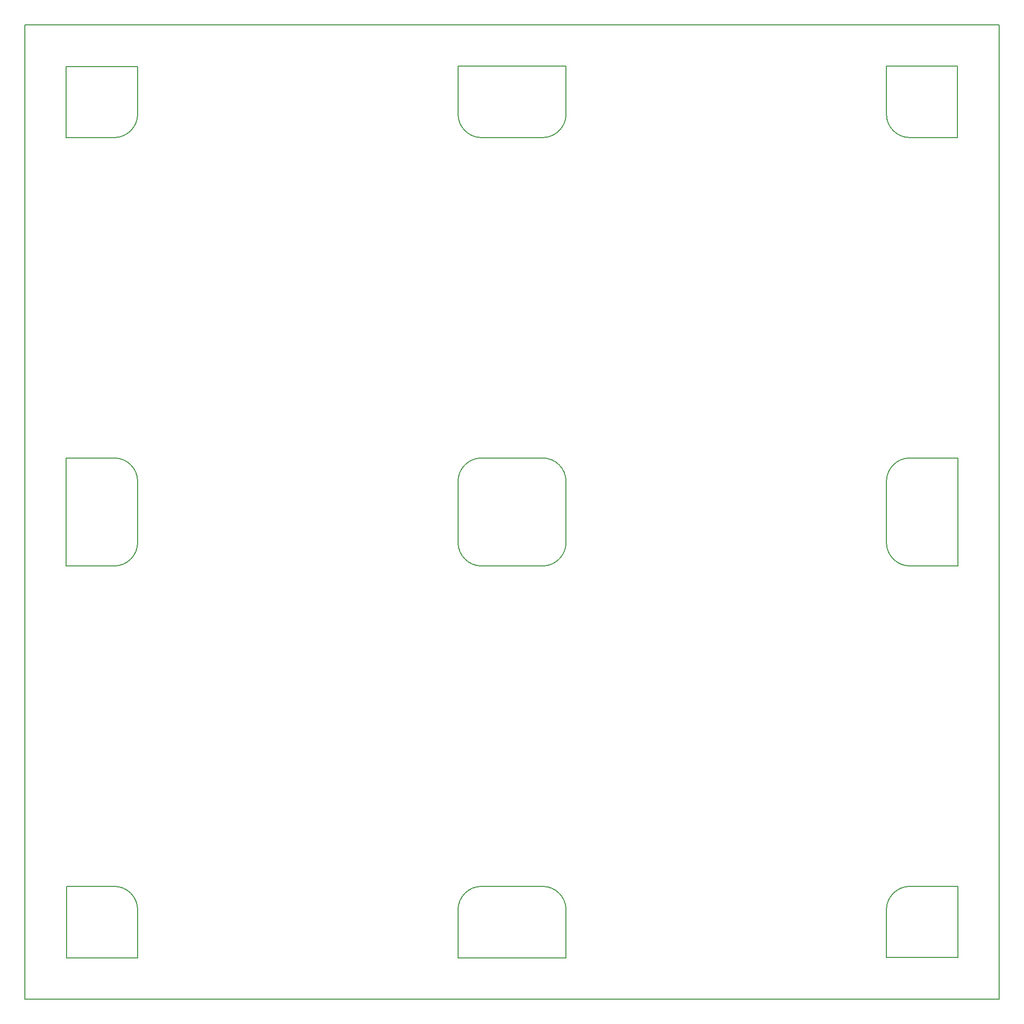
<source format=gko>
G04*
G04 #@! TF.GenerationSoftware,Altium Limited,Altium Designer,18.1.11 (251)*
G04*
G04 Layer_Color=32768*
%FSLAX24Y24*%
%MOIN*%
G70*
G01*
G75*
%ADD10C,0.0079*%
D10*
X55433Y3622D02*
G03*
X53858Y2047I0J-1575D01*
G01*
X3622Y2048D02*
G03*
X2047Y3622I-1575J0D01*
G01*
X2047Y53858D02*
G03*
X3622Y55433I0J1575D01*
G01*
X53858Y55433D02*
G03*
X55433Y53858I1575J0D01*
G01*
Y32362D02*
G03*
X53858Y30788I0J-1575D01*
G01*
X53858Y26693D02*
G03*
X55433Y25118I1575J0D01*
G01*
X25118Y55433D02*
G03*
X26693Y53858I1575J0D01*
G01*
X30787Y53858D02*
G03*
X32362Y55433I0J1575D01*
G01*
X32362Y2047D02*
G03*
X30787Y3622I-1575J0D01*
G01*
X26693Y3622D02*
G03*
X25118Y2047I0J-1575D01*
G01*
X32362Y30788D02*
G03*
X30787Y32362I-1575J0D01*
G01*
X3622Y30788D02*
G03*
X2047Y32362I-1575J0D01*
G01*
X30787Y25118D02*
G03*
X32362Y26693I0J1575D01*
G01*
X2047Y25118D02*
G03*
X3622Y26693I0J1575D01*
G01*
X26693Y32362D02*
G03*
X25118Y30788I0J-1575D01*
G01*
X25118Y26693D02*
G03*
X26693Y25118I1575J0D01*
G01*
X53858Y-1142D02*
Y2047D01*
X55433Y3622D02*
X58661D01*
Y-1142D02*
Y3622D01*
X53858Y-1142D02*
X58661D01*
X-1142Y3622D02*
X2047D01*
X3622Y-1181D02*
Y2048D01*
X-1142Y-1181D02*
X3622D01*
X-1142D02*
Y3622D01*
X3622Y55433D02*
Y58622D01*
X-1181Y53858D02*
X2047D01*
X-1181D02*
Y58622D01*
X3622D01*
X58622Y53858D02*
Y58661D01*
X53858D02*
X58622D01*
X53858Y55433D02*
Y58661D01*
X55433Y53858D02*
X58622D01*
X53858Y26693D02*
X53858D01*
X53858D02*
Y30788D01*
X55433Y25118D02*
X58661D01*
Y32362D01*
X55433D02*
X58661D01*
X30787Y53858D02*
Y53858D01*
X26693Y53858D02*
X30787D01*
X32362Y55433D02*
Y58662D01*
X25118D02*
X32362D01*
X25118Y55433D02*
Y58662D01*
X26693Y3622D02*
Y3622D01*
X30787D01*
X25118Y-1181D02*
Y2047D01*
Y-1181D02*
X32362D01*
Y2047D01*
X-1181Y25118D02*
X2047D01*
X-1181D02*
Y32362D01*
X2047D01*
X3622Y26693D02*
Y30788D01*
X3622D02*
X3622D01*
X32362Y26693D02*
Y30788D01*
Y26693D02*
X32362D01*
X26693Y25118D02*
X30787D01*
X25118Y26693D02*
Y30788D01*
X25118D02*
X25118D01*
X26693Y32362D02*
X30787D01*
X-3937Y-3937D02*
Y61417D01*
X61417D01*
X61417Y-3937D01*
X-3937D02*
X61417D01*
M02*

</source>
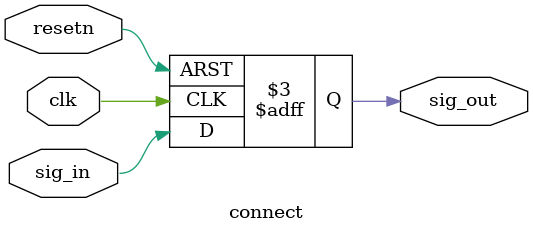
<source format=v>
`timescale 1ns / 1ps


module connect(
    input clk,
    input resetn,
    
    input sig_in,
    output reg sig_out
    );
    
    always @(posedge clk or negedge resetn) begin
        if(~resetn) begin
            sig_out <= 0;
        end
        else begin
            sig_out <= sig_in;
        end
    end

endmodule

</source>
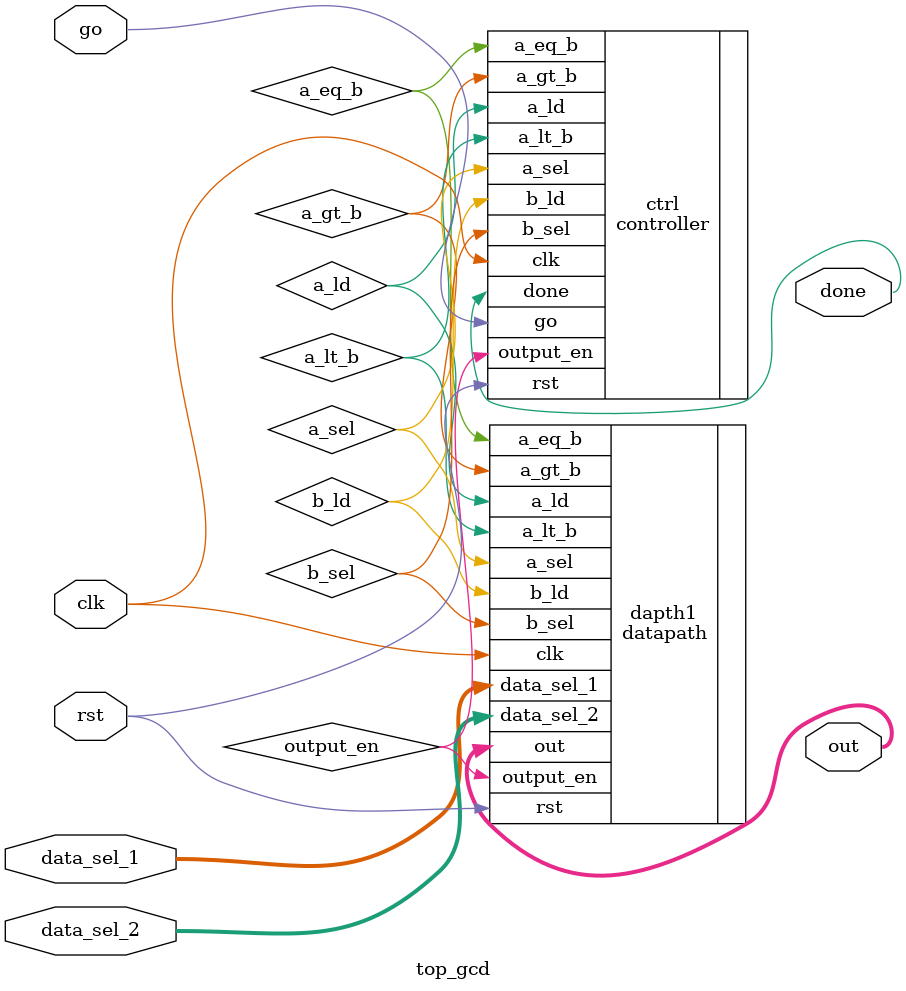
<source format=v>
module top_gcd(
input clk,rst,go,
input [6:0] data_sel_1, data_sel_2,
output [6:0] out,
output done
    );
    
    wire a_gt_b,a_eq_b,a_lt_b;
    
    
 datapath dapth1(.clk(clk),.rst(rst),.data_sel_1(data_sel_1),.data_sel_2(data_sel_2),.a_gt_b(a_gt_b),.a_eq_b(a_eq_b),.a_lt_b(a_lt_b),.out(out),.a_ld(a_ld),.b_ld(b_ld),.a_sel(a_sel),.b_sel(b_sel),.output_en(output_en) );
 controller ctrl(.clk(clk),.rst(rst),.a_gt_b(a_gt_b),.a_eq_b(a_eq_b),.a_lt_b(a_lt_b),.done(done),.a_ld(a_ld),.b_ld(b_ld),.a_sel(a_sel),.b_sel(b_sel),.output_en(output_en),.go(go));   
    
endmodule

</source>
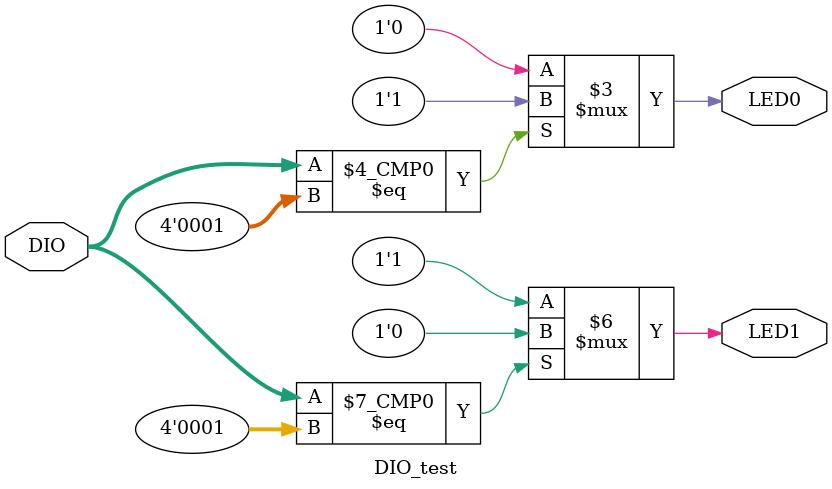
<source format=v>
`timescale 1ns / 1ps


module DIO_test(
    input [3:0] DIO,
    output reg LED0,
    output reg LED1
    );

    
    always @(DIO)
    begin
        LED0 = 1'b0;
        LED1 = 1'b0;
    case(DIO)
        4'b0001 : LED0 = 1'b1;
        default : LED1 = 1'b1;
    endcase
    end
endmodule

</source>
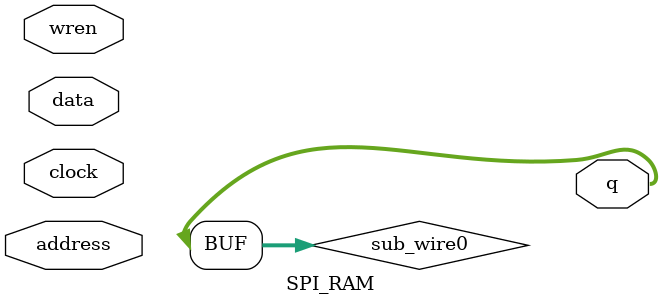
<source format=v>
`timescale 1 ps / 1 ps
module SPI_RAM (
	address,
	clock,
	data,
	wren,
	q);

	input	[6:0]  address;
	input	  clock;
	input	[15:0]  data;
	input	  wren;
	output	[15:0]  q;
`ifndef ALTERA_RESERVED_QIS
// synopsys translate_off
`endif
	tri1	  clock;
`ifndef ALTERA_RESERVED_QIS
// synopsys translate_on
`endif

	wire [15:0] sub_wire0;
	wire [15:0] q = sub_wire0[15:0];

	`ifdef IS_ALTERA
	altsyncram	altsyncram_component (
				.address_a (address),
				.clock0 (clock),
				.data_a (data),
				.wren_a (wren),
				.q_a (sub_wire0),
				.aclr0 (1'b0),
				.aclr1 (1'b0),
				.address_b (1'b1),
				.addressstall_a (1'b0),
				.addressstall_b (1'b0),
				.byteena_a (1'b1),
				.byteena_b (1'b1),
				.clock1 (1'b1),
				.clocken0 (1'b1),
				.clocken1 (1'b1),
				.clocken2 (1'b1),
				.clocken3 (1'b1),
				.data_b (1'b1),
				.eccstatus (),
				.q_b (),
				.rden_a (1'b1),
				.rden_b (1'b1),
				.wren_b (1'b0));
	defparam
		altsyncram_component.clock_enable_input_a = "BYPASS",
		altsyncram_component.clock_enable_output_a = "BYPASS",
		altsyncram_component.init_file = "LOOP.hex",
		altsyncram_component.intended_device_family = "MAX 10 FPGA",
		altsyncram_component.lpm_hint = "ENABLE_RUNTIME_MOD=YES,INSTANCE_NAME=SPIR",
		altsyncram_component.lpm_type = "altsyncram",
		altsyncram_component.numwords_a = 128,
		altsyncram_component.operation_mode = "SINGLE_PORT",
		altsyncram_component.outdata_aclr_a = "NONE",
		altsyncram_component.outdata_reg_a = "UNREGISTERED",
		altsyncram_component.power_up_uninitialized = "FALSE",
		altsyncram_component.read_during_write_mode_port_a = "NEW_DATA_NO_NBE_READ",
		altsyncram_component.widthad_a = 7,
		altsyncram_component.width_a = 16,
		altsyncram_component.width_byteena_a = 1;
	`endif

endmodule

</source>
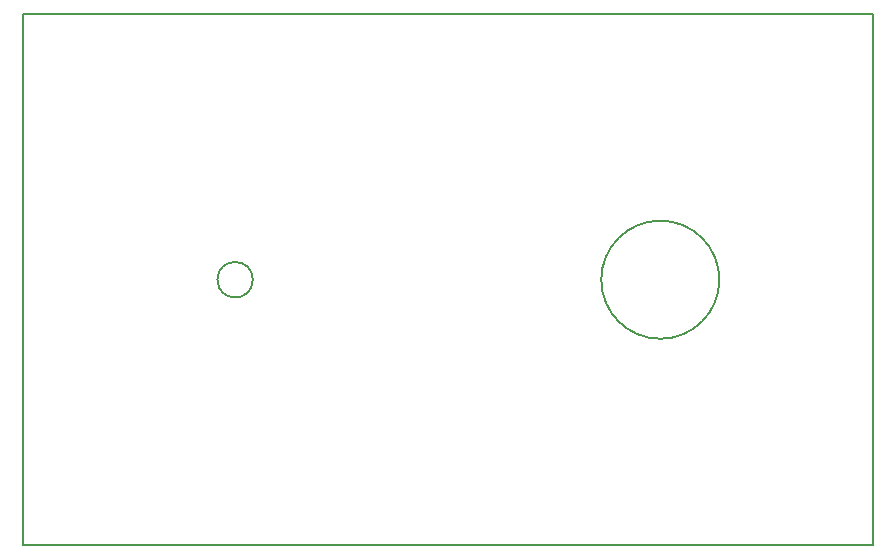
<source format=gtp>
G04 #@! TF.GenerationSoftware,KiCad,Pcbnew,(6.0.7)*
G04 #@! TF.CreationDate,2022-10-12T09:28:52+03:00*
G04 #@! TF.ProjectId,ControlUnitFaceplateSilkscreen,436f6e74-726f-46c5-956e-697446616365,rev?*
G04 #@! TF.SameCoordinates,Original*
G04 #@! TF.FileFunction,Paste,Top*
G04 #@! TF.FilePolarity,Positive*
%FSLAX46Y46*%
G04 Gerber Fmt 4.6, Leading zero omitted, Abs format (unit mm)*
G04 Created by KiCad (PCBNEW (6.0.7)) date 2022-10-12 09:28:52*
%MOMM*%
%LPD*%
G01*
G04 APERTURE LIST*
G04 #@! TA.AperFunction,Profile*
%ADD10C,0.200000*%
G04 #@! TD*
G04 APERTURE END LIST*
D10*
X186596600Y-111374600D02*
X186596600Y-66374600D01*
X186596600Y-66374600D02*
X114596600Y-66374600D01*
X114596600Y-111374600D02*
X186596600Y-111374600D01*
X134096600Y-88874600D02*
G75*
G03*
X134096600Y-88874600I-1500000J0D01*
G01*
X173596600Y-88874600D02*
G75*
G03*
X173596600Y-88874600I-5000000J0D01*
G01*
X114596600Y-66374600D02*
X114596600Y-111374600D01*
M02*

</source>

━━━━━━

● **EXERCISE OBJECTIVE**
Show all lines in the records above that hold "synopsys".

● **ANSWER TO THIS PROBLEM**
// synopsys translate_off
// synopsys translate_on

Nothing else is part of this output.